We’re two sides of the same coin. Our blood has mixed, our language and traditions, too.
And yet, we are not the same. We thrust our hands into the same clay, and we built something different from it. To give you a small example, consider the many “false friends” in our language—words with the same origin, that have come to convey opposite meanings. In Russian, my friend Kristoff would say “zapominat” meaning “to memorize,” while to me, “zapomniec” means “to forget.”
So while Kristoff and I may be allies in this moment, I can never forget that what he wants and what I want may run parallel, but they will never be the same. He can become my enemy again as easily as he became my friend.
He’s a dangerous enemy. Because he knows me better than most.
“I enjoyed our trick on the Irish,” Kristoff says. “I’m enjoying spending their money even more.”
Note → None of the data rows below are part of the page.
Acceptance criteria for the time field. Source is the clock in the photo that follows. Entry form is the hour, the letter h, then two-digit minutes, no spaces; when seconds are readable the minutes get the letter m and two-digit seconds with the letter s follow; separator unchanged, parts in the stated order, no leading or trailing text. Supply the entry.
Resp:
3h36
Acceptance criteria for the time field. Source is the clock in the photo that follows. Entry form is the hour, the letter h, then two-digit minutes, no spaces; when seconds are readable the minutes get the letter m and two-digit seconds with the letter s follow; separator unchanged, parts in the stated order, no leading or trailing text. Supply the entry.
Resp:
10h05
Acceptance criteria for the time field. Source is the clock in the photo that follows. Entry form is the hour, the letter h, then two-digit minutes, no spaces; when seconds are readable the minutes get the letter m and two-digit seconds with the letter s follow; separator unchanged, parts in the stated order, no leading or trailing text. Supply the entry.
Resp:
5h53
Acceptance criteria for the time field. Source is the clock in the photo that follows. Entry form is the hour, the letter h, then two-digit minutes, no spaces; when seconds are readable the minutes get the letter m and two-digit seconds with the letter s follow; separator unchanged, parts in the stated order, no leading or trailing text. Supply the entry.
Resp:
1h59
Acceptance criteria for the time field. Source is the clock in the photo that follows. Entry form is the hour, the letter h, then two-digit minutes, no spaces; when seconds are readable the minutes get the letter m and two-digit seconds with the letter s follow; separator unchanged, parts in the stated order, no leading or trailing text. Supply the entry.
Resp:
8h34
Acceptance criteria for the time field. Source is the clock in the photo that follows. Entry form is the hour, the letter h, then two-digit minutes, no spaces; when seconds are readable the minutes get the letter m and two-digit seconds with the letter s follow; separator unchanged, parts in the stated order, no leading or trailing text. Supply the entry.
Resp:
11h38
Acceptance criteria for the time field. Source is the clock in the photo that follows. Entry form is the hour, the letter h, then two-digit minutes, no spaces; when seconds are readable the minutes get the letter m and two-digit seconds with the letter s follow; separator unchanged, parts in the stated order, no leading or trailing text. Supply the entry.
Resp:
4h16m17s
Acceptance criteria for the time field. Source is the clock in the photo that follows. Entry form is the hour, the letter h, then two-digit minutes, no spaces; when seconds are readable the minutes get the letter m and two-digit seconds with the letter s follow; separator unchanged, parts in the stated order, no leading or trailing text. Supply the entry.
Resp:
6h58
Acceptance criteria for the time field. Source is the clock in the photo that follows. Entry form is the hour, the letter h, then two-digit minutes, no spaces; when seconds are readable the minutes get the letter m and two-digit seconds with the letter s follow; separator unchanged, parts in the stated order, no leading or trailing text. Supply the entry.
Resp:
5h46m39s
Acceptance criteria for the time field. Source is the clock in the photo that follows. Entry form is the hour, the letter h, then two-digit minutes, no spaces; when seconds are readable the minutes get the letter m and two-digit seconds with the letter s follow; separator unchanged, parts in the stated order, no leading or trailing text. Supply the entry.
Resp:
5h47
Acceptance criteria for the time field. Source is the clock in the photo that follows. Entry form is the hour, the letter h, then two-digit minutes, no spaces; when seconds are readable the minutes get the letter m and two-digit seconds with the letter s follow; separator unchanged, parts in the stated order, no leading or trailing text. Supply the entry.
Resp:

“Nothing tastes as sweet as the fruits of others’ labor,” I agree.
“I think we agree on many things,” Kristoff says. “I see many similarities between us, Mikolaj. Both unexpectedly ascending to our positions at a young age. Both risen from the lowest ranks of our organization. I’m not from a wealthy or connected family, either. No royal blood in these veins.”
I grunt. I know part of Kristoff’s history—he wasn’t Bratva to begin with. Quite the opposite. He trained with the Russian military. He was an assassin, plain and simple. How he moved from military operative to underworld kingpin, I have no idea. His men trust him. But I’m not as willing to do the same.
“They say Zajac was your father,” Kristoff says. “You were his natural son?”
He’s asking if I’m Tymon’s bastard. Tymon was never married, but he did father a son on his favorite whore—that son is Jonas. People assume, because I succeeded Tymon, that I must be another bastard son.
“What’s the point of these questions?” I say impatiently.
I have no interest in trying to explain to Kristoff that Tymon and I had a bond of respect and understanding, not of blood. Jonas knew it. All the men knew it. Tymon selected the best leader from our ranks. He wanted the man with the will to lead, not the genetics.